Por eso me ha parecido inoportuno e injusto el baqueteo de cacerolas que comenzó hace unos días a las nueve, justo una hora después de los merecidos aplausos de agradecimiento al mundo sanitario, que trabaja heroicamente en primera fila contra la pandemia, y por extensión a todos los que mantienen su actividad para hacerlo posible, y a nosotros, los demás, a llevar y sobrellevar el confinamiento. Pero -reconozco- que quizá no debería llamarme la atención, si me acuerdo del precedente reciente dedicado al Rey, durante su último mensaje al país. Y es que el populismo hace furor, está de moda, y casi nadie, si tiene la ocasión, renuncia a agitar a la gente a favor de sus tesis o sus intereses.
Pedro Sánchez no es santo de mi devoción y rara vez me creo su personaje -ya lo he dicho en otras ocasiones- pero sobre las decisiones que ha tomado, desde que esta crisis se asomó a nuestras puertas, no creo que ningún otro político en activo del panorama español lo hubiera hecho mejor. Bastaba mirar el miércoles, en la sesión del Congreso para aprobar la prórroga por otros quince días del estado de alarma, la cara de Casado y los gestos que producía inconscientemente cuando escuchaba desde el escaño como otros intervinieres le criticaban, para saber que él y Sánchez están hechos de la misma pasta.
Gobernar no siempre es elegir entre lo bueno y lo malo, sino muchas veces entre lo malo y lo peor. Si ya lo primero no está al alcance de todos los políticos, porque requiere la inteligencia para reconocer las dos cosas, lo segundo suele dejar vacía la candidatura.
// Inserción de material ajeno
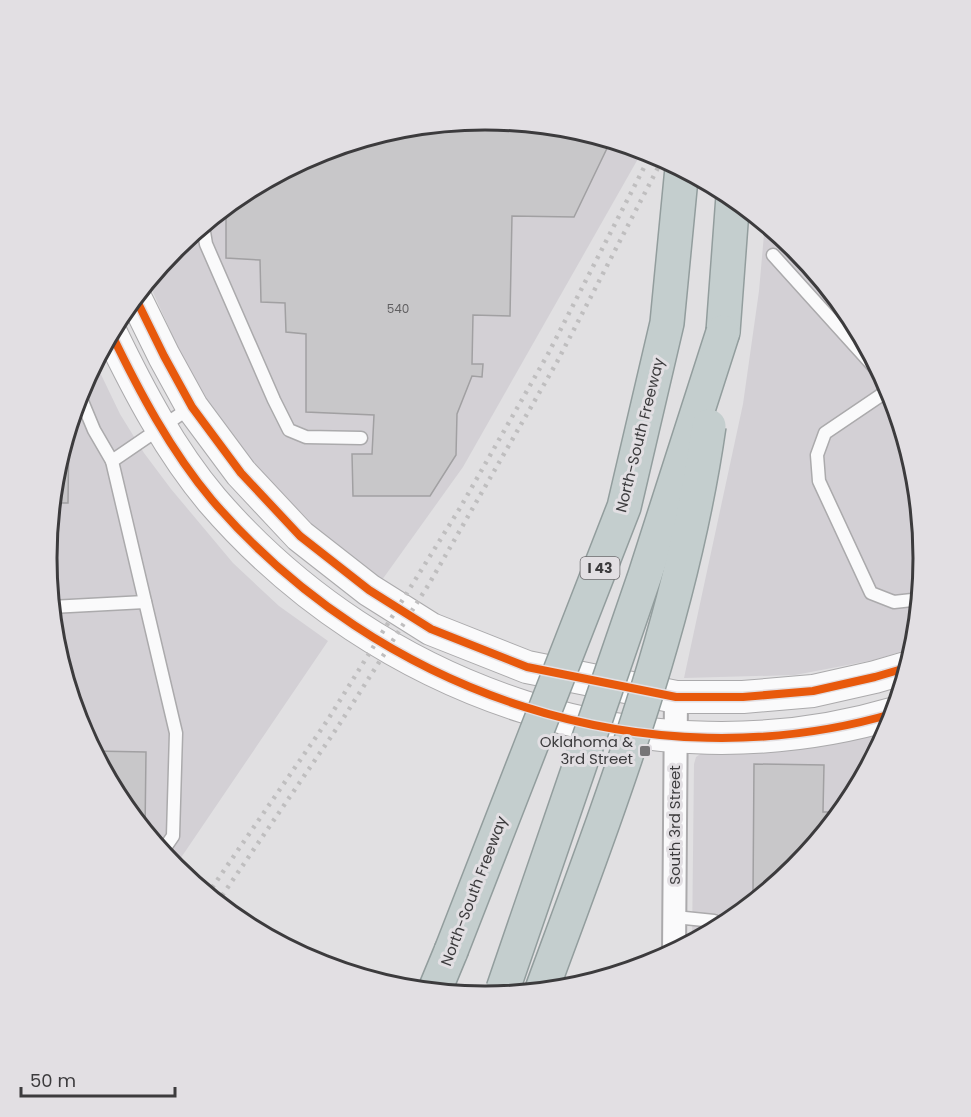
<svg xmlns="http://www.w3.org/2000/svg" width="971" height="1117" font-family="Poppins,sans-serif">
<style>
.built{fill:#d3d0d5}
.building{fill:#c8c7c9;stroke:#a1a0a2;stroke-width:1.5}
.lines{fill:none;stroke-linecap:round;stroke-linejoin:round}
.service-casing{stroke:#abaaac;stroke-width:15}
.minor-casing{stroke:#abaaac;stroke-width:26}
.secondary-casing{stroke:#abaaac;stroke-width:34}
.motorway-casing{stroke:#929d9d;stroke-width:36}
.service{stroke:#fafafb;stroke-width:12}
.minor{stroke:#fafafb;stroke-width:22}
.secondary{stroke:#fafafb;stroke-width:32}
.motorway{stroke:#c4cece;stroke-width:33}
.rail{stroke:#bfbebf;stroke-width:4.5;stroke-dasharray:3 6;stroke-linecap:butt}
.motorway-bridge-casing{stroke:#929d9d;stroke-width:36;stroke-linecap:butt}
.motorway-bridge{stroke:#c4cece;stroke-width:33}
.cycleway-casing{stroke:#e2dfe3;stroke-width:11}
.cycleway{stroke:#e8590c;stroke-width:8}
.poi-dot{fill:#767577;stroke:#e2dfe3;stroke-width:2}
.labels{text-anchor:middle;stroke-width:6;stroke-linejoin:round;paint-order:stroke}
.number-label{font-size:12px;fill:#605f61}
.shield{fill:#e2dfe3;stroke:#6e6c6f;stroke-width:1.5}
.shield-label{font-size:14px;font-weight:bold;fill:#3c3b3d}
.street-label{font-size:15px;fill:#3c3b3d;stroke:#e2dfe3}
.poi-label{font-size:15px;fill:#3c3b3d;stroke:#e2dfe3;text-anchor:end}
.rim{fill:none;stroke:#3c3b3d;stroke-width:3}
</style>
<rect width="100%" height="100%" fill="#e1e0e2"/>
<g class="built">
<polygon points="486,120 571,128 643,150 463,467 382,580 313,526 254,463 205,397 177,346 148,281 175,248 242,193 318,153 400,128"/>
<polygon points="765,223 796,248 851,315 891,391 916,473 924,559 916,644 915,647 874,660 795,675 684,678 743,404 759,291"/>
<polygon points="95,362 120,414 144,453 171,489 233,563 279,606 328,641 174,868 120,802 80,726 55,644 47,558 55,473 80,390"/>
<polygon points="889,730 850,803 796,869 729,924 692,943 694,764 696,757 705,751"/>
</g>
<g class="building">
<polygon points="486,120 571,128 611,140 574,217 512,216 510,316 473,315 472,364 483,364 482,377 472,376 457,414 456,455 430,496 353,496 352,454 372,454 374,415 306,412 306,334 286,332 285,303 261,302 260,260 226,258 226,206 242,193 318,153 400,128"/>
<polygon points="69,427 68,503 52,503 55,473"/>
<polygon points="93,751 146,752 145,832 120,802"/>
<polygon points="754,764 824,765 823,812 843,812 796,869 765,894 753,894"/>
</g>
<g class="lines">
<g class="service-casing">
<g id="service">
<polyline points="203,226 206,244 274,400 289,430 306,437 361,438"/>
<polyline points="773,255 885,379"/>
<polyline points="890,389 825,433 817,455 819,481 871,593 894,602 921,599"/>
<polyline points="79,394 94,430 112,461"/>
<polyline points="51,607 145,602"/>
<polyline points="162,852 173,836 176,733 112,461 191,407"/>
<polyline points="675,917 714,921 719,929"/>
</g>
</g>
<g class="minor-casing">
<polyline id="minor" points="674,953 676,697"/>
</g>
<g class="secondary-casing">
<g id="secondary">
<polyline points="135,297 164,356 192,407 241,473 300,536 369,590 431,629 527,667 676,697 743,697 813,691 875,677 909,667"/>
<path d="M111,333C139,391 170,450 212,500C379,694 648,786 895,713"/>
</g>
</g>
<g class="motorway-casing">
<g id="motorway">
<polyline points="723,332 733,196"/>
<polyline points="434,992 451,951"/>
</g>
</g>
<use href="#service" class="service"/>
<use href="#minor" class="minor"/>
<use href="#secondary" class="secondary"/>
<use href="#motorway" class="motorway"/>
<g class="rail">
<polyline points="207,895 327,721 460,508 548,354 652,152"/>
<polyline points="217,903 337,728 429,584 557,362 663,158"/>
</g>
<g class="motorway-bridge-casing">
<g id="motorway-bridge">
<polyline points="451,951 624,507 667,323 682,168"/>
<polyline points="503,989 645,575 723,332"/>
<path d="M541,992C609,807 681,622 709,426"/>
</g>
</g>
<use href="#motorway-bridge" class="motorway-bridge"/>
<g class="cycleway-casing">
<g id="cycleway">
<polyline points="135,297 164,356 192,407 241,473 300,536 369,590 431,629 527,667 676,697 743,697 813,691 875,677 909,667"/>
<path d="M111,333C139,391 170,450 212,500C379,694 648,786 895,713"/>
</g>
</g>
<use href="#cycleway" class="cycleway"/>
</g>
<rect class="poi-dot" x="639" y="745" width="12" height="12" rx="3"/>
<g class="labels">
<g class="number-label">
<text x="398" y="313">540</text>
</g>
<rect class="shield" x="580.5" y="557" width="39" height="22" rx="4.5"/>
<g class="shield-label">
<text x="600" y="573">I 43</text>
</g>
<g class="street-label">
<text transform="translate(640 435) rotate(-76)" y="5">North-South Freeway</text>
<text transform="translate(675 825) rotate(-90)" y="5">South 3rd Street</text>
<text transform="translate(474 891) rotate(-69)" y="5">North-South Freeway</text>
</g>
<g class="poi-label">
<text x="633" y="747">Oklahoma &amp;<tspan x="633" dy="17">3rd Street</tspan></text>
</g>
</g>
<path d="M0 0H971V1117H0ZM57 558a428 428 0 1 1 856 0a428 428 0 1 1-856 0Z" fill="#e2dfe3" fill-rule="evenodd"/>
<path class="rim" d="M57 558a428 428 0 1 1 856 0a428 428 0 1 1-856 0Z"/>
<path d="M21 1087v9h154v-9" fill="none" stroke="#3c3b3d" stroke-width="3"/>
<text x="30" y="1087" font-size="18" fill="#3c3b3d" stroke="#e2dfe3" stroke-width="4.5" paint-order="stroke">50 m</text>
</svg>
Quizá esto se pueda aplicar a la decisión de no adelantar la orden de confinamiento e impedir la multitudinaria manifestación del 8 de marzo. Pero no creo que cualquier otro en el puesto del Presidente no hubiera hecho exactamente lo mismo.
Tiempo habrá, espero, para confirmarlo o no, y también para delimitar y recordar las responsabilidades de cada uno en la solución de este problema. Queda aún mucha gestión por realizar, muchas decisiones difíciles que tomar, tanto para el Gobierno como para los partidos de la oposición. El virus sigue ahí, y nadie sabe con certeza cuanto se va a quedar.
Lo que ahora procede es juntar fuerzas, apoyar de manera incondicional. Sí, incondicional. Criticar: ¡claro!, lo que honestamente se considere mejorable, pero en privado, para ayudar. Lanzar invectivas feroces e hipócritas, como el miércoles se hizo en el Congreso, aprovechando la difusión mediática, sólo sirve para obtener lo contrario: dividir a los ciudadanos, y propiciar conductas que van en contra del fin primordial de acotar al virus y evitar el derroche de víctimas. Y a eso se le puede calificar de muchas maneras, pero ninguna de ellas como patriótico.